The first attempt was a complete failure, well almost. Basically you could use anything for the filling, and I made something similar to spring rolls/popiah, consisted of sengkuang (also known as jicama or yam bean) and carrot strips, and shredded french beans. That part was a piece of cake. But the killer was getting the cases right. I have phobia with deep frying. Firstly, I am really bad at getting it right. Whenever my food styling gig calls for deep fried foods, I always ask my assistant to do it. Secondly, deep fried foods are unhealthy…I can’t deny they are yummy and addictive, but they are definitely fattening and unhealthy. Thirdly, I despise the oil that splashes out onto the stove, which normally have me spending hours cleaning the entire stove, table top, and the tiles. And the list goes on…
Anyway, my first attempt on the fourth day of Chinese New Year was made using this recipe. I had a tough time dislodging the cases from the mould, and in the end, I finished eating the filling by wrapping it with lettuce leaves, and dumped the deformed cases into the trash bin. Only one word to describe the experience: disastrous. And I spent 2 hours cleaning up the kitchen! (oil splashes all over the stove, wall and table top)
The next morning, with the determination of not giving in, I made the second batch with the same recipe. This time, I managed to get about 30 + pieces of edible (but not well-formed) cases. The texture was a little too doughy, even though this time I managed to dislodge the cases easier from the mould. For photography purpose, I used some freshly cut sengkuang and carrot strips, and blanched French beans. The taste turned out not bad though, the sweetness of the sengkuang combined with the crispy texture of the pai tee case seemed fine, though no seasoning was used.
My perfectionism did not compromise with the results of the second attempt, so after a few days, I decided to make another batch. I would have made the them earlier, but my dad was admitted to the hospital on emergency due to brain haemorrhage (bleeding) and everything had to be put on hold. Thank goodness he’s discharged now after the surgery but he is still under close observation in case of a relapse.

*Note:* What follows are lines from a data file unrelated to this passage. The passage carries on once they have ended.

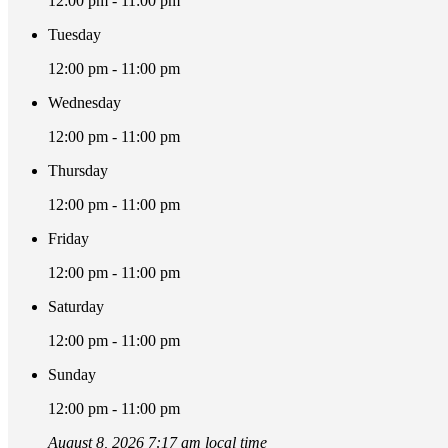
12:00 pm - 11:00 pm
Tuesday
12:00 pm - 11:00 pm
Wednesday
12:00 pm - 11:00 pm
Thursday
12:00 pm - 11:00 pm
Friday
12:00 pm - 11:00 pm
Saturday
12:00 pm - 11:00 pm
Sunday
12:00 pm - 11:00 pm
August 8, 2026 7:17 am local time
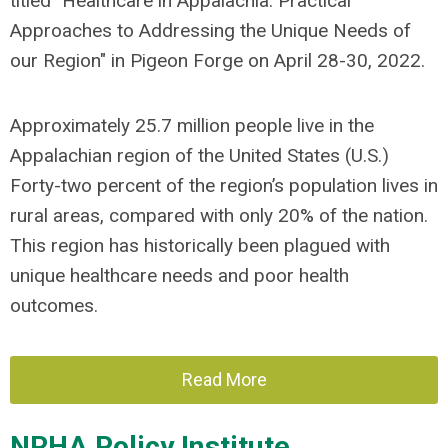
titled "Healthcare in Appalachia: Practical
Approaches to Addressing the Unique Needs of
our Region" in Pigeon Forge on April 28-30, 2022.
Approximately 25.7 million people live in the
Appalachian region of the United States (U.S.)
Forty-two percent of the region’s population lives in
rural areas, compared with only 20% of the nation.
This region has historically been plagued with
unique healthcare needs and poor health
outcomes.
Read More
NRHA Policy Institute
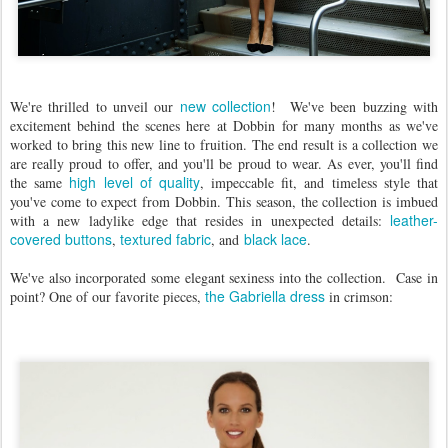
new collection
We're thrilled to unveil our
! We've been buzzing with
excitement behind the scenes here at Dobbin for many months as we've
worked to bring this new line to fruition. The end result is a collection we
are really proud to offer, and you'll be proud to wear. As ever, you'll find
high level of quality
the same
, impeccable fit, and timeless style that
you've come to expect from Dobbin. This season, the collection is imbued
leather-
with a new ladylike edge that resides in unexpected details:
covered buttons
textured fabric
black lace
,
, and
.
We've also incorporated some elegant sexiness into the collection. Case in
the Gabriella dress
point? One of our favorite pieces,
in crimson:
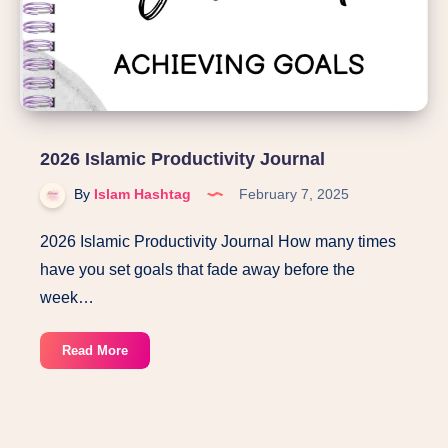
2026 Islamic Productivity Journal
By
Islam Hashtag
February 7, 2025
2026 Islamic Productivity Journal How many times
have you set goals that fade away before the
week…
2026
Read More
Islamic
Productivity
Journal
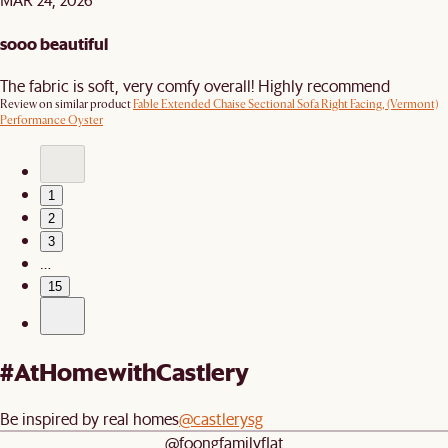
sooo beautiful
The fabric is soft, very comfy overall! Highly recommend
Review on similar product
Fable Extended Chaise Sectional Sofa Right Facing, (Vermont)
Performance Oyster
1
2
3
…
15
#AtHomewithCastlery
Be inspired by real homes
@castlerysg
@foongfamilyflat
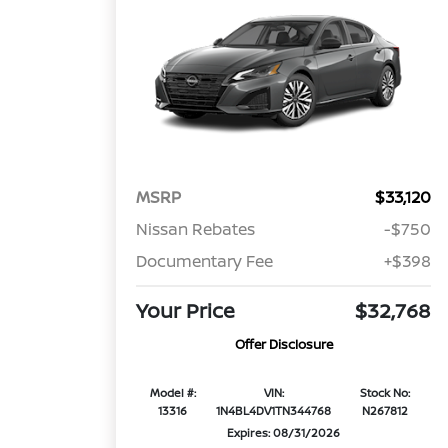
MSRP
$33,120
Nissan Rebates
-$750
Documentary Fee
+$398
Your Price
$32,768
Offer Disclosure
Model #:
VIN:
Stock No:
13316
1N4BL4DV1TN344768
N267812
Expires: 08/31/2026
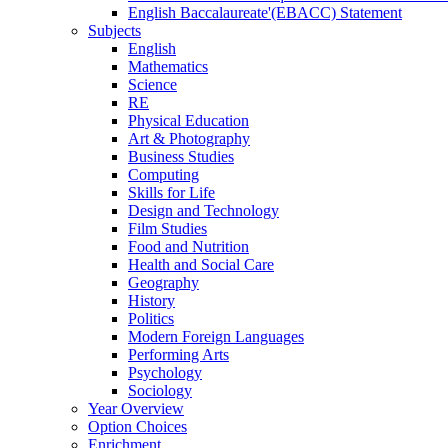
English Baccalaureate'(EBACC) Statement
Subjects
English
Mathematics
Science
RE
Physical Education
Art & Photography
Business Studies
Computing
Skills for Life
Design and Technology
Film Studies
Food and Nutrition
Health and Social Care
Geography
History
Politics
Modern Foreign Languages
Performing Arts
Psychology
Sociology
Year Overview
Option Choices
Enrichment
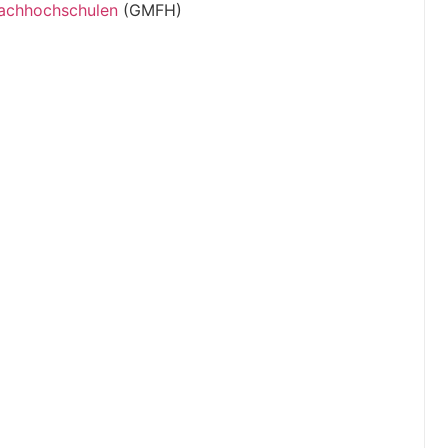
Fachhochschulen
(GMFH)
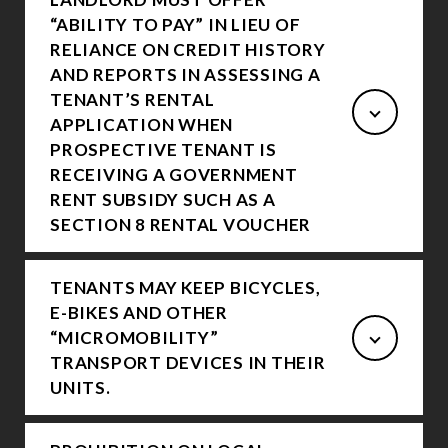
“ABILITY TO PAY” IN LIEU OF
RELIANCE ON CREDIT HISTORY
AND REPORTS IN ASSESSING A
TENANT’S RENTAL
APPLICATION WHEN
PROSPECTIVE TENANT IS
RECEIVING A GOVERNMENT
RENT SUBSIDY SUCH AS A
SECTION 8 RENTAL VOUCHER
TENANTS MAY KEEP BICYCLES,
E-BIKES AND OTHER
“MICROMOBILITY”
TRANSPORT DEVICES IN THEIR
UNITS.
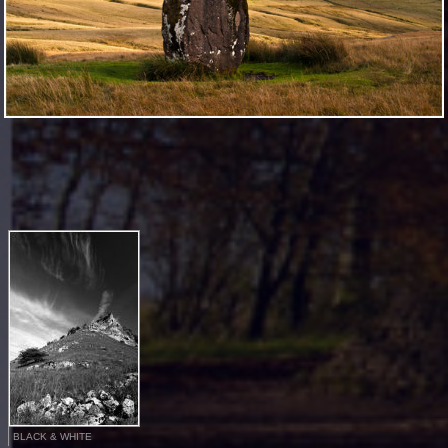
BLACK & WHITE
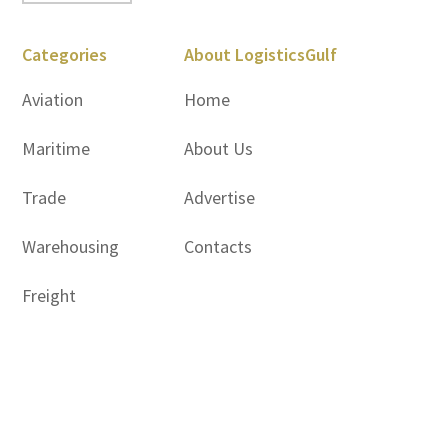
Categories
About LogisticsGulf
Aviation
Home
Maritime
About Us
Trade
Advertise
Warehousing
Contacts
Freight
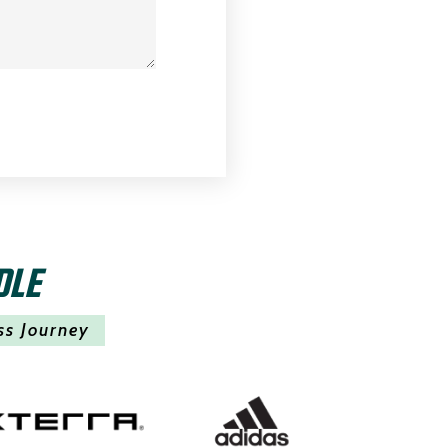
DLE
ss Journey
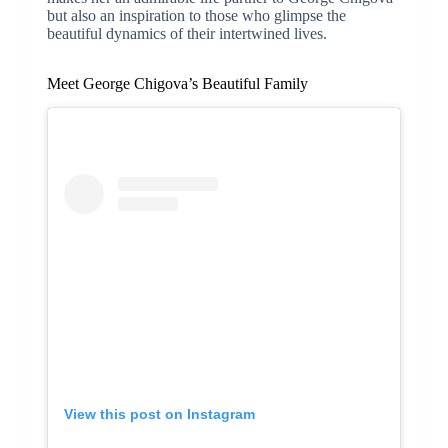
but also an inspiration to those who glimpse the
beautiful dynamics of their intertwined lives.
Meet George Chigova’s Beautiful Family
View this post on Instagram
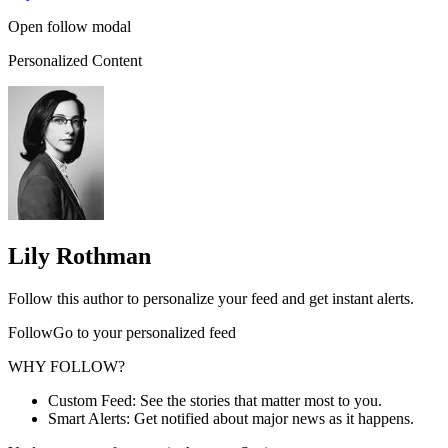
Open follow modal
Personalized Content
Lily Rothman
Follow this author to personalize your feed and get instant alerts.
FollowGo to your personalized feed
WHY FOLLOW?
Custom Feed: See the stories that matter most to you.
Smart Alerts: Get notified about major news as it happens.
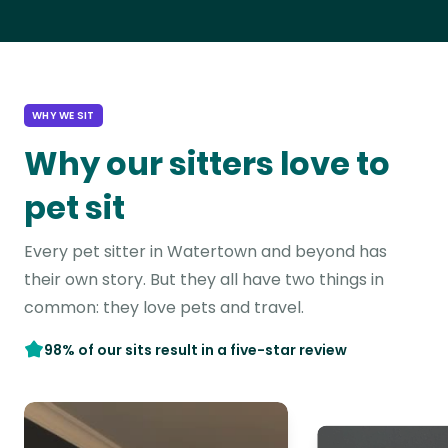
WHY WE SIT
Why our sitters love to
pet sit
Every pet sitter in Watertown and beyond has
their own story. But they all have two things in
common: they love pets and travel.
98% of our sits result in a five-star review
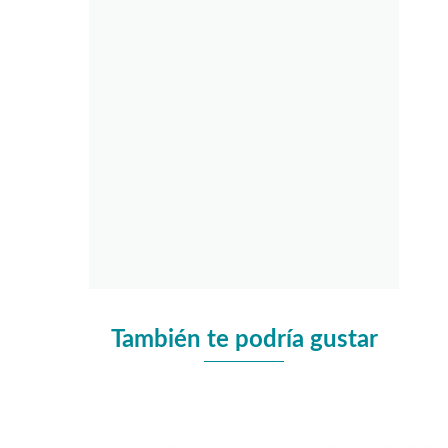
También te podría gustar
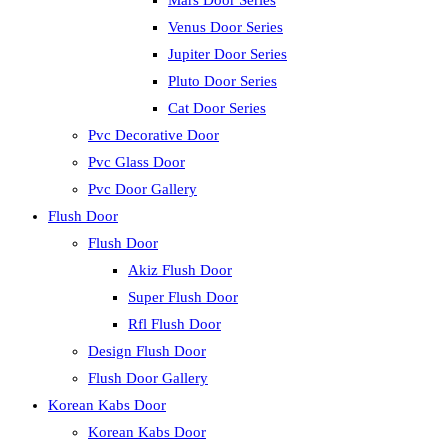
Mars Door Series
Venus Door Series
Jupiter Door Series
Pluto Door Series
Cat Door Series
Pvc Decorative Door
Pvc Glass Door
Pvc Door Gallery
Flush Door
Flush Door
Akiz Flush Door
Super Flush Door
Rfl Flush Door
Design Flush Door
Flush Door Gallery
Korean Kabs Door
Korean Kabs Door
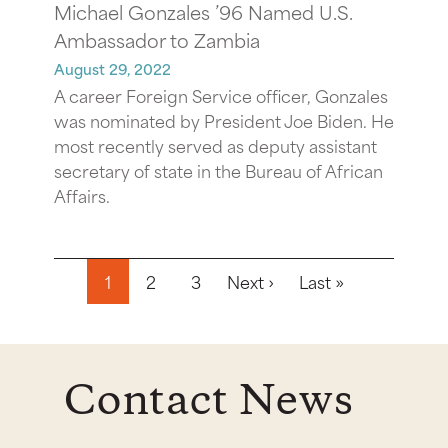
Michael Gonzales ’96 Named U.S.
Ambassador to Zambia
August 29, 2022
A career Foreign Service officer, Gonzales
was nominated by President Joe Biden. He
most recently served as deputy assistant
secretary of state in the Bureau of African
Affairs.
Pagination
Next page
Last page
1
2
3
Next ›
Last »
Contact News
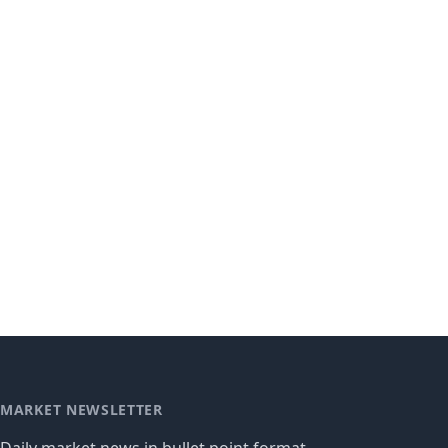
MARKET NEWSLETTER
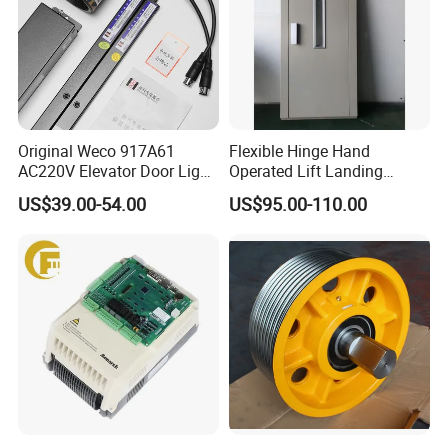
Original Weco 917A61
Flexible Hinge Hand
AC220V Elevator Door Light
Operated Lift Landing
Curtain Safety Sensor
Manual Custom Elevator
US$39.00-54.00
US$95.00-110.00
Device
Swing Door for Hotel &
Home Villa Lifts
700/800mm
Being the BEST at satisfying the needs of everyone
we serve;
Elevator industry professionals, employees,
communities, and governments.
What are the advantages of our team?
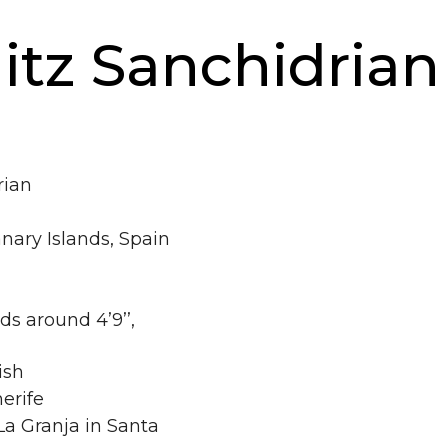
tz Sanchidrian
rian
nary Islands, Spain
ds around 4’9’’,
ish
erife
a Granja in Santa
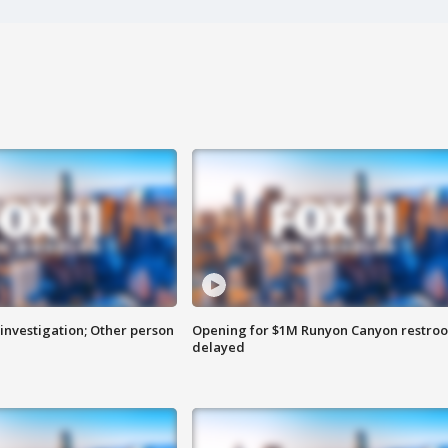
investigation; Other person
Opening for $1M Runyon Canyon restro
delayed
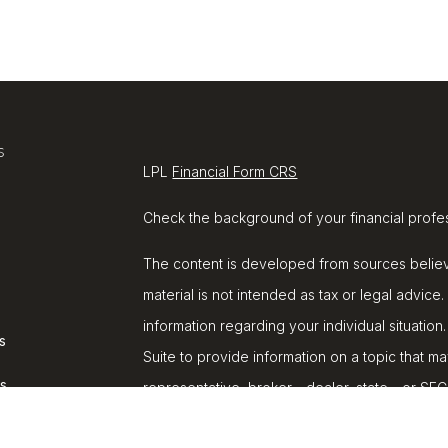
s
LPL
Financial Form CRS
Check the background of your financial profe
The content is developed from sources believe
material is not intended as tax or legal advice.
information regarding your individual situat
s
Suite to provide information on a topic that ma
rs
representative, broker - dealer, state - or SE
and material provided are for general informat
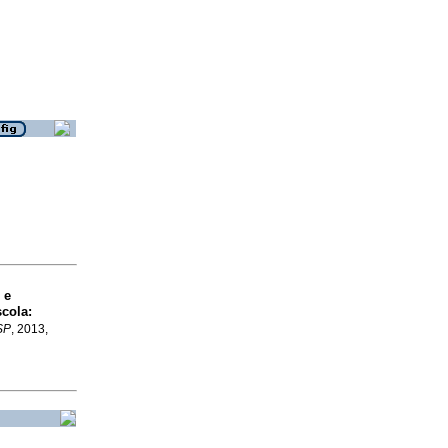
 e
scola
:
SP
, 2013,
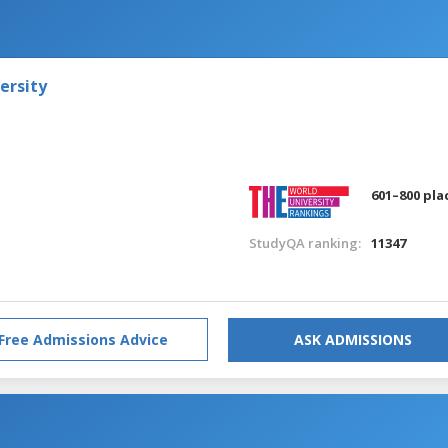
ersity
601–800 pla
StudyQA ranking:
11347
Free Admissions Advice
ASK ADMISSIONS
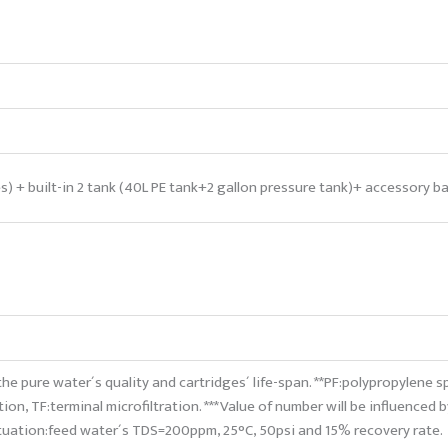
es) + built-in 2 tank (40L PE tank+2 gallon pressure tank)+ accessory b
the pure water´s quality and cartridges´ life-span. **PF:polypropylene s
tion, TF:terminal microfiltration. ***Value of number will be influenced 
ituation:feed water´s TDS=200ppm, 25°C, 50psi and 15% recovery rate.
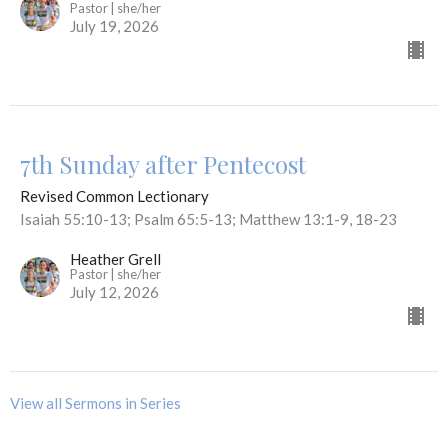
Pastor | she/her
July 19, 2026
7th Sunday after Pentecost
Revised Common Lectionary
Isaiah 55:10-13; Psalm 65:5-13; Matthew 13:1-9, 18-23
Heather Grell
Pastor | she/her
July 12, 2026
View all Sermons in Series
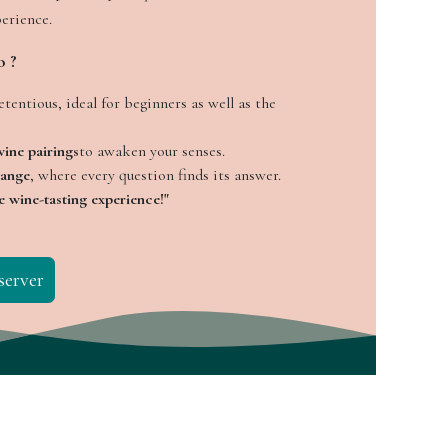
perience.
o ?
tentious, ideal for beginners as well as the
ine pairings
to awaken your senses.
hange
, where every question finds its answer.
e wine-tasting experience!"
server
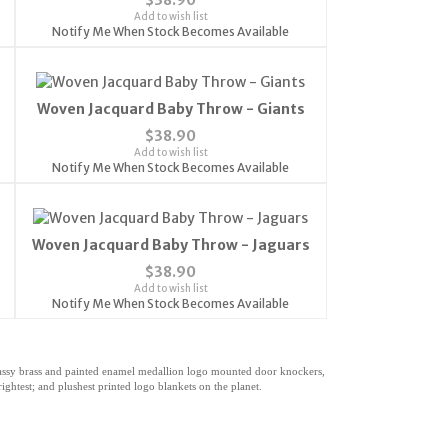
Add to wish list
Notify Me When Stock Becomes Available
Woven Jacquard Baby Throw - Giants
$38.90
Add to wish list
Notify Me When Stock Becomes Available
Woven Jacquard Baby Throw - Jaguars
$38.90
Add to wish list
Notify Me When Stock Becomes Available
classy brass and painted enamel medallion logo mounted door knockers,
ghtest; and plushest printed logo blankets on the planet.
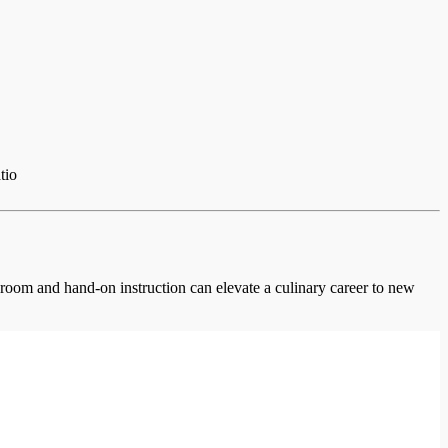
tio
ssroom and hand-on instruction can elevate a culinary career to new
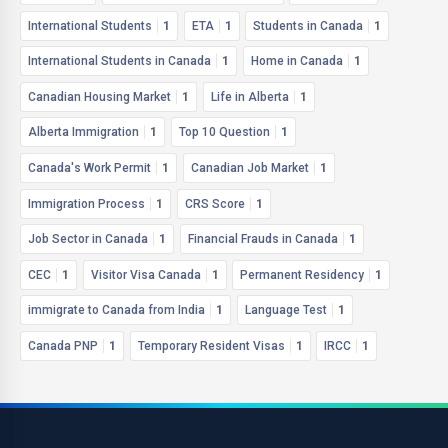
International Students
1
ETA
1
Students in Canada
1
International Students in Canada
1
Home in Canada
1
Canadian Housing Market
1
Life in Alberta
1
Alberta Immigration
1
Top 10 Question
1
Canada's Work Permit
1
Canadian Job Market
1
Immigration Process
1
CRS Score
1
Job Sector in Canada
1
Financial Frauds in Canada
1
CEC
1
Visitor Visa Canada
1
Permanent Residency
1
immigrate to Canada from India
1
Language Test
1
Canada PNP
1
Temporary Resident Visas
1
IRCC
1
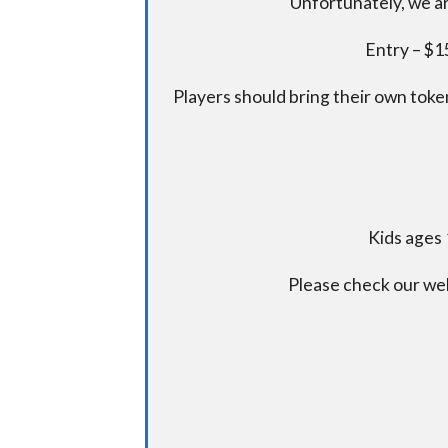
Unfortunately, we ar
Entry – $15
Players should bring their own token
Kids ages 
Please check our we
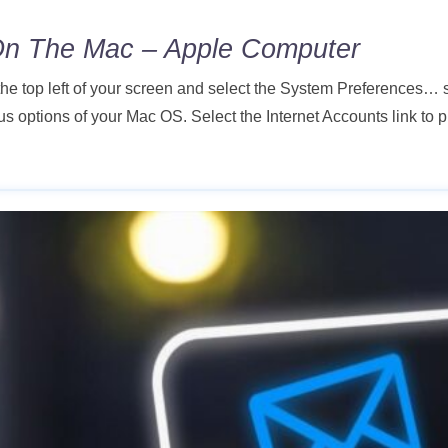
On The Mac – Apple Computer
 the top left of your screen and select the System Preference
s options of your Mac OS. Select the Internet Accounts link to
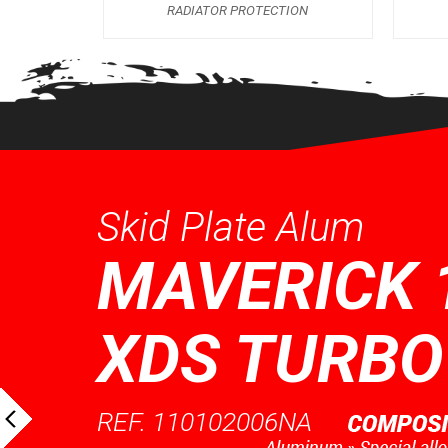
RADIATOR PROTECTION
Skid Plate Alum
MAVERICK 
XDS TURBO
REF. 110102006NA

So when dad got home and I had a little free time, I made them for the third time. I finally found a recipe for the batter that has been tried and tested. This time, it worked really well! The cases turned out to be a lot lighter, crispier and easier to dislodge from the mould. I made about 70 cases this time! Since there were so many, I have to find a way to finish them…and they ended up at my client’s office :). The recipe was adapted from here, with detailed step-by-step instructions (I reduced the quantity of the ingredients used by half). There is one problem though: the cases seem to turn stale and not so crispy within a very short time after I took them off the oil. Looks like there’s still room for improvement!
Cases from the third batch. First two photos show cases from the second batch. First batch was a complete failure.